Ice, snow and cold temperatures - any of these makes construction in the winter time challenging, especially for ready mix concrete producers and users. Often, projects have to be delayed due to the adverse weather conditions. Therefore, Master X-Seed can help concrete producers and contractors on key projects.

Hardening of concrete is a chemical reaction of cement with water. As any chemical reaction, hardening slows down with lower temperatures and nearly stops when the temperature is 5C and below. As a consequence, construction activity is greatly reduced during winter months. Generally, to produce and place concrete in these temperatures the concrete must first be heated at the concrete plant, then precautions need to take place at the job site such as the addition of accelerators, heating blankets and freeze protection. However, those measures are expensive and inconvenient. Accelerators and freeze protection agents bring about diminished workability control of fresh concrete and are limited in their usage in some markets and applications.

The accelerating admixture Master X-Seed enhances early age strength development of concrete by increasing the intrinsic reactivity of the cement. Master X-Seed is able to do this through its unique chemistry, which consists of very small crystal seeds. During the hydration of concrete these seeds provide the crystallization surface for the hardening cement past. This accelerates the hardening process, the heat development of the cement hydration kicks in earlier and ensures that the concrete core temperature and its hardening processes proceeds normally even at freezing temperatures outside.

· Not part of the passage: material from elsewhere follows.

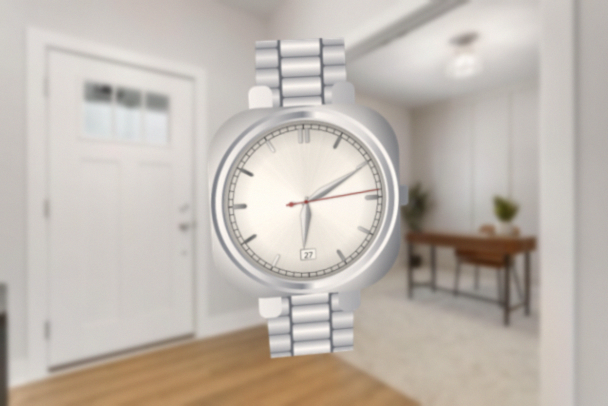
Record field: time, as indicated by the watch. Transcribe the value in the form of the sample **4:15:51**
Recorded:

Finally, the hardened concrete reaches the same mechanical properties as non-accelerated concrete under normal temperature conditions. This acceleration process takes place at all temperatures and provides ideal reactivity for cement, even at temperatures below freezing.

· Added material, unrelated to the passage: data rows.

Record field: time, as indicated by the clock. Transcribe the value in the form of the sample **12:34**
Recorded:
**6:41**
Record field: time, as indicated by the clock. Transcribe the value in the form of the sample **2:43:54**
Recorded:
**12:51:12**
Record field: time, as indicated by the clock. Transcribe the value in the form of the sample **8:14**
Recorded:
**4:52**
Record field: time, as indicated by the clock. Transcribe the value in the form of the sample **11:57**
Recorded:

"A decisive advantage of using Master X-Seed is that - different to conventional accelerators - the rheology properties of the fresh concrete is not altered", says Jan Kluegge, Head of European Marketing Ready Mix for BASF. "All required workability classes including SCC can safely be achieved, even under high dosages the concrete does not get harsh or heavy to trowel as with conventional accelerators." Furthermore extended workability retention can be achieved leading to consistently high quality concrete installations.

Overall concrete works can be performed faster and with fewer efforts. The process of the construction project becomes largely independent of weather conditions and can safely and predictably be carried also under winter conditions.

As MRC wrote before, in March 2013, BASF started to roll out its Master Builders Solutions brand in Asia Pacific as part of a phased launch process. The global brand is a sign for BASF's commitment to the construction industry and represents a wide range of construction chemical solutions previously sold under a variety of specialty brands.

Under the Master Builders Solutions brand, BASF bundles its advanced chemical solutions for new construction, maintenance, repair and renovation of structures. The comprehensive portfolio under the brand encompasses concrete admixtures, cement additives, chemical solutions for underground construction, waterproofing solutions, sealants, repair and protection solutions, performance grouts, and performance flooring solutions.

BASF is the largest diversified chemical company in the world and is headquartered in Ludwigshafen, Germany. BASF produces a wide range of chemicals, for example solvents, amines, resins, glues, electronic-grade chemicals, industrial gases, basic petrochemicals and inorganic chemicals. The most important customers for this segment are the pharmaceutical, construction, textile and automotive industries. BASF had sales of about EUR74 billion in 2013 and over 112,000 employees as of the end of the year.